Ook verderop veranderen de in totaal 6,7 kilometer lange Scheldekaaien de volgende jaren grondig van uitzicht. De werken omvatten eveneens het stabiliseren van de kaaimuur en het verhogen van de waterkering. Hiervoor staan respectievelijk Artes Roegiers en De Vlaamse Waterweg in. Dit grote project startte al in 2017 en zal zowat vijftien jaar duren. Ze gebeuren dan ook in verschillende fases en verschillende deelgebieden.

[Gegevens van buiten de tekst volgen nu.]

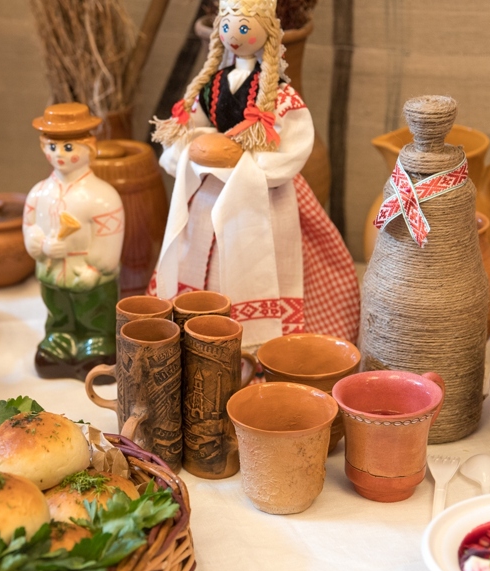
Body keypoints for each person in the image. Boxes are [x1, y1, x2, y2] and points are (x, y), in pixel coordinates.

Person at [149, 0, 360, 351]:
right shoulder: (212, 85)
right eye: (227, 27)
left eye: (244, 28)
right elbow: (193, 124)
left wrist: (250, 162)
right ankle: (201, 331)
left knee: (268, 250)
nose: (233, 36)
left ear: (268, 34)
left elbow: (293, 138)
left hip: (264, 192)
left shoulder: (277, 92)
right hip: (210, 186)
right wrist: (196, 144)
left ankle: (265, 346)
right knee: (201, 251)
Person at [24, 104, 126, 379]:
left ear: (89, 148)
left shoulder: (103, 196)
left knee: (93, 309)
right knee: (57, 308)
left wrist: (97, 268)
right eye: (52, 147)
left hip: (88, 274)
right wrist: (41, 245)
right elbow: (30, 227)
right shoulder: (38, 194)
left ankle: (97, 341)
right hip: (53, 272)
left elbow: (109, 239)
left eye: (68, 148)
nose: (59, 154)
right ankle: (60, 338)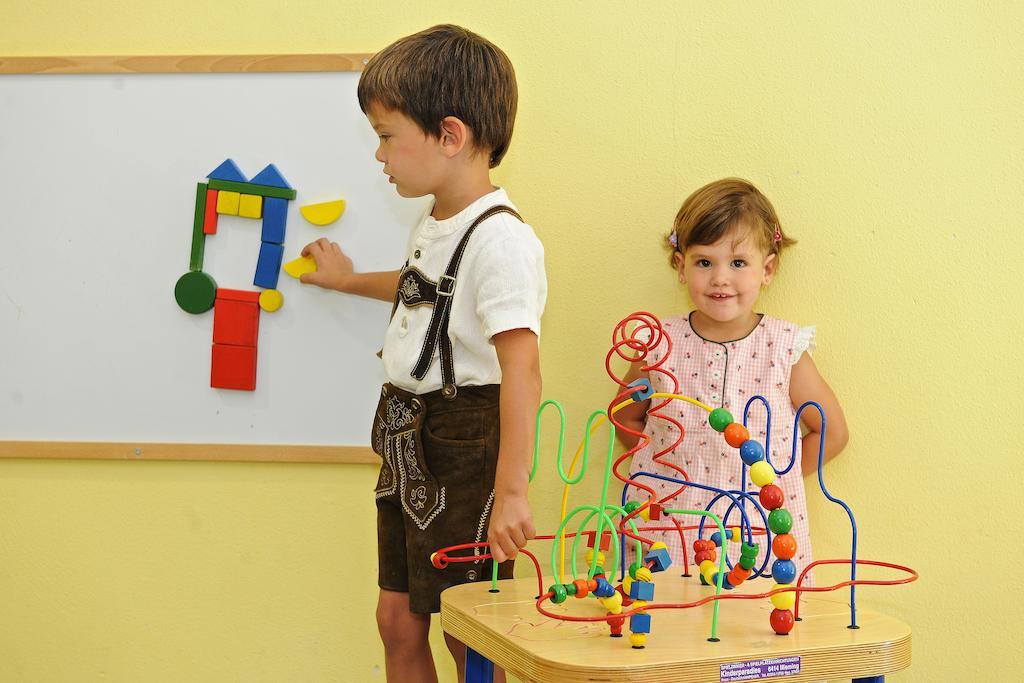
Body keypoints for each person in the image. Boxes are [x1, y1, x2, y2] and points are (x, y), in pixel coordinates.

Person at [298, 25, 546, 683]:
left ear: (449, 134)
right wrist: (349, 281)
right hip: (410, 434)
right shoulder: (438, 219)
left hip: (465, 440)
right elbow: (425, 293)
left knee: (471, 630)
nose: (379, 154)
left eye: (386, 135)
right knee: (397, 619)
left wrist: (511, 490)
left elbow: (522, 367)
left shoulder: (502, 241)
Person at [615, 178, 848, 583]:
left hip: (756, 530)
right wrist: (657, 465)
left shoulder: (784, 349)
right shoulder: (658, 345)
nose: (721, 278)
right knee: (664, 628)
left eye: (738, 263)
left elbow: (832, 432)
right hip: (670, 527)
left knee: (752, 637)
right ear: (680, 266)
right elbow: (624, 416)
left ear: (768, 269)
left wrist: (779, 481)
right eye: (705, 262)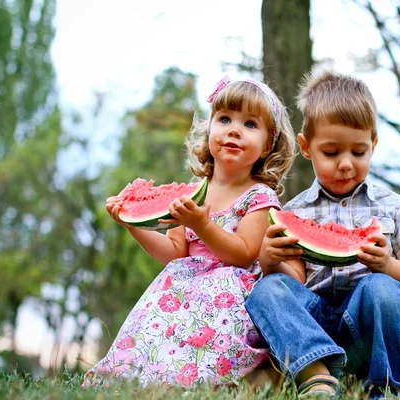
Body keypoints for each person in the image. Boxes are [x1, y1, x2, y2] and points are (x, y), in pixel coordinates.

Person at [82, 75, 296, 388]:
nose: (234, 129)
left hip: (228, 295)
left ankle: (214, 379)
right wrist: (131, 223)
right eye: (224, 119)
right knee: (154, 328)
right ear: (210, 129)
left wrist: (202, 225)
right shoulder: (195, 192)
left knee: (208, 343)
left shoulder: (259, 197)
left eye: (250, 124)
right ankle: (150, 378)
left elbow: (244, 253)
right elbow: (174, 251)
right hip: (180, 289)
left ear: (268, 146)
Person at [245, 70, 400, 399]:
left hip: (366, 330)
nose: (346, 164)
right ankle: (317, 374)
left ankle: (387, 389)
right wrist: (270, 259)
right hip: (311, 327)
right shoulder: (292, 211)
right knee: (266, 289)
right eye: (331, 153)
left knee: (383, 289)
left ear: (373, 144)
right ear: (306, 147)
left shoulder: (394, 206)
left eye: (359, 153)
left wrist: (388, 266)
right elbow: (296, 281)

Op het zuidelijke deel van de kaaien is er al veel werk verzet. Ook hier wordt het verleden in de nieuwe inrichting van het openbaar domein geïntegreerd. Zo is een deel van de stedelijke omwalling er weer zichtbaar. Die omwalling behoorde bij de aanleg ervan in de zestiende eeuw tot de modernste militaire architectuur van haar tijd. Tijdens en voor de explosieve stadsuitbreiding in de tweede helft van de negentiende eeuw werd het bovengrondse deel ervan volledig gesloopt, maar wat onder het straatniveau zit bleef grotendeels bewaard. De nieuwe kaaien krijgen ook veel groen, zones voor sport en ontspanning, fiets- en voetpaden en gewone… zitplekken. De combinatie met elementen uit het verre verleden is vrij nieuw. Toen in de jaren zeventig de Antwerpse (pre)metro werd aangelegd, was de aandacht voor geschiedenis en archeologie onbestaand.